駿太郎は辺りを見渡して『まるで、氷河期のマンモスみてえだな』そんなことを思うと心が痛む、その痛む心はこの寒さのせいではなく、この現実に打ちひしがれ、そして今またひとつの記憶が蘇ってきたことにある。ユウはそっと正面に見える凍る女の顔を確認した。
「このお方は……ミルロン妃です」
「はあ?ミルロン……ミルロンって誰?」
「ミルロン妃はバイロン様の妃」
「バイロンの妃ってことは嫁ってことか」
「そう……。どうしてミルロン妃が凍ってるの」
「しゅん……さん、僕……」
「隆たん、大丈夫か、大丈夫じゃねえよな。バイロン!限界だ!戻してくれ!」
三人は一瞬でギリング城の中に戻ってきた。バイロンは三人を見据え、長い爪をピシッと鳴らし暖炉に火を灯した。駿太郎は二人を抱いたまま暖炉のそばに走り寄り火の前に座り込んだ。
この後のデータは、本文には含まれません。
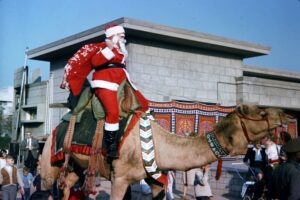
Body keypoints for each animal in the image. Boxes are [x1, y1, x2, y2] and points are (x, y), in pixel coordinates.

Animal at [39, 104, 288, 199]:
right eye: (262, 113)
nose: (284, 115)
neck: (158, 145)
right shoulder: (119, 178)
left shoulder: (154, 179)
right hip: (49, 162)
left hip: (75, 166)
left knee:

そこにボロンが三人に見合った大中小の毛布を其々にかけてやった。メイドのルシアが隆とユウにホットミルクの入ったカップを渡し、駿太郎には四十度はあるウォッカを差し出した。それを見た駿太郎はバイロンにグラスをかざして一気に飲み干すと、暖炉の火にあの日の目をして睨みつける。刺された瞬間に聞こえてきた声を思い出した。